Sunday 4 December 2011

DEBIT CREDIT, BASIC ACCOUNTING EQUATION

For this entry, I’ll try to explain the basic accounting equation in relation to debit-credit.

First, I’m going to define the basic definition, which basically state that for a given business entity, the basic accounting equation is:
Assets = Liabilities + Owner’s Equity
And is derived from:
assets = claims on assets
Assets are items that have monetary value and are owned by the business. By definition, Assets are placed on the left side of the Accounting equation. A term has been assigned describing the left side, known as debit.
Claims on Assets define the claims on every item of the Asset. For example, capital is an item that is known to be assigned to the owner, while payables are claims of others against an Asset.

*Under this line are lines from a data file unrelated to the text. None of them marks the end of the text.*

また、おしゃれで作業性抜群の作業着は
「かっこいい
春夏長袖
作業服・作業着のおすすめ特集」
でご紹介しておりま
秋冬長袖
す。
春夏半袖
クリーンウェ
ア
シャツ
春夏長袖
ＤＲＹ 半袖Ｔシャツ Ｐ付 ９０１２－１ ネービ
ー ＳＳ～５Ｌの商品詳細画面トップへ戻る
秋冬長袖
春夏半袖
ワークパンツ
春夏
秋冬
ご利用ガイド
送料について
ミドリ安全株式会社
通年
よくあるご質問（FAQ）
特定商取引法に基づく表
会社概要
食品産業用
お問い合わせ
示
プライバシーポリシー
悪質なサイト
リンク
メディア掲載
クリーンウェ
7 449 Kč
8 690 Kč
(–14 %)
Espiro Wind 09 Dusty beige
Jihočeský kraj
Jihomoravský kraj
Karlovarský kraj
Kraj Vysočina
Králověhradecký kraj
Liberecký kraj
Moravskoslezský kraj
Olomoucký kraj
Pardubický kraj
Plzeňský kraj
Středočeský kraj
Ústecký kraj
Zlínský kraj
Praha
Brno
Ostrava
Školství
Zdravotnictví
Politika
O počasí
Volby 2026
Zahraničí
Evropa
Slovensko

By definition, this side is placed at the right side of the Accounting equation known as credit side.
debit = credit
The equation above has the following meanings:
  1. The left side is denoted by the term debit.
  2. The right side is denoted by the term credit.
  3. The two sides of the equation are equal.
assets = debit
In our basic accounting equation, the element known as Asset is assigned to debit. The equation shown above simply means that all assets are placed on the debit side, left side of the basic accounting equation.
claims on assets = credit
On the right side of the basic accounting equation, we find credit. This simply means that all claims on assets are to be placed on the right side of the equation, known as credit side. To illustrate it, we state claims on assets is equal to credit.
Secondly, At this point, the term Claims on Assets will be covered in detail, showing the two parts. The credit side of the equation has two items, namely: Liabilities and Owner’s Equity.
Liabilities are items owed, they are normally items that were borrowed from other businesses that must be covered or paid sometime in the future.

Owner’s Equity are items belonging to the owner of the business. They are items such as money, equipment, etc that are/were added by the owner to the business.
Example:
1) Mark invested money into the business, worth $25,000.

2) Mark added office equipment, by adding his personal laptop computer worth $1,200.